### Given data
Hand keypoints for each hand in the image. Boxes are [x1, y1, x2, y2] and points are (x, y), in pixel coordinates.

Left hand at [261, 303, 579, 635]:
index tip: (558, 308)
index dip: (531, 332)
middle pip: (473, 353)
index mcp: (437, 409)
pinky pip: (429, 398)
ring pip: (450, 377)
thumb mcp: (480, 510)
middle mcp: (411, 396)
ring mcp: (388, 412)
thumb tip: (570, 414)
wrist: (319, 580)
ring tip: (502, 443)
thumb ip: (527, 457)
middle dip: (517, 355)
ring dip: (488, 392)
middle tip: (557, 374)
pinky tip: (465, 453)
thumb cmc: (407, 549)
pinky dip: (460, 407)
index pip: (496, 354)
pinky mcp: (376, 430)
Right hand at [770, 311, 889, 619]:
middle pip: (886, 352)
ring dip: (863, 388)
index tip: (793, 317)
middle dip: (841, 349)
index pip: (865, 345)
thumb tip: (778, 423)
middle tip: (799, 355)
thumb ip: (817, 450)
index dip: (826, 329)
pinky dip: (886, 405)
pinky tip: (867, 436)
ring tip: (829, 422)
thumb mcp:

### Problem requirements
Which lines in the data above contain "middle"? Show each one.

### Solution to this exercise
middle pip: (473, 353)
middle mcp: (411, 396)
middle dip: (517, 355)
middle tip: (557, 374)
middle pip: (886, 352)
middle dip: (841, 349)
middle tip: (799, 355)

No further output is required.